GL(p) x GL(q)-orbit closures on the flag variety and Schubert structure constants for (p,q)-pairs

TL;DR

This paper provides positive combinatorial formulas for Schubert structure constants in type A flag varieties for specific pairs called $(p,q)$-pairs, linking orbit closures and Richardson varieties.

Contribution

It introduces a new combinatorial approach to compute structure constants for $(p,q)$-pairs using orbit closures and Richardson varieties.

Findings

Positive combinatorial descriptions of structure constants for $(p,q)$-pairs

Identification of certain orbit closures as Richardson varieties

Connection between orbit closure intersections and Schubert calculus

Abstract

We give positive combinatorial descriptions of Schubert structure constants $c_{u,v}^w$ for the full flag variety in type $A_{n-1}$ when $u$ and $v$ form what we refer to as a "$(p,q)$-pair" ($p+q=n$).

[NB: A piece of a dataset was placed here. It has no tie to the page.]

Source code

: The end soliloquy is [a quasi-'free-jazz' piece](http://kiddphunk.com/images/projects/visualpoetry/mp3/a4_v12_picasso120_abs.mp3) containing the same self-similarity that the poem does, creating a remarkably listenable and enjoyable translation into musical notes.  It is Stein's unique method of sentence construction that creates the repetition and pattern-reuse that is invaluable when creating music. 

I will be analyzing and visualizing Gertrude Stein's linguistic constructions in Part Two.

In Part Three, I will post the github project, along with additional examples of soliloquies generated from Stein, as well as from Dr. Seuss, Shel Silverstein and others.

The key observation is that a certain subset of the $GL(p,\mathbb{C}) \times GL(q,\mathbb{C})$-orbit closures on the flag variety (those satisfying an easily stated pattern avoidance condition) are Richardson varieties. The result on structure constants follows when one combines this observation with a theorem of Brion concerning intersection numbers of spherical subgroup orbit closures and Schubert varieties.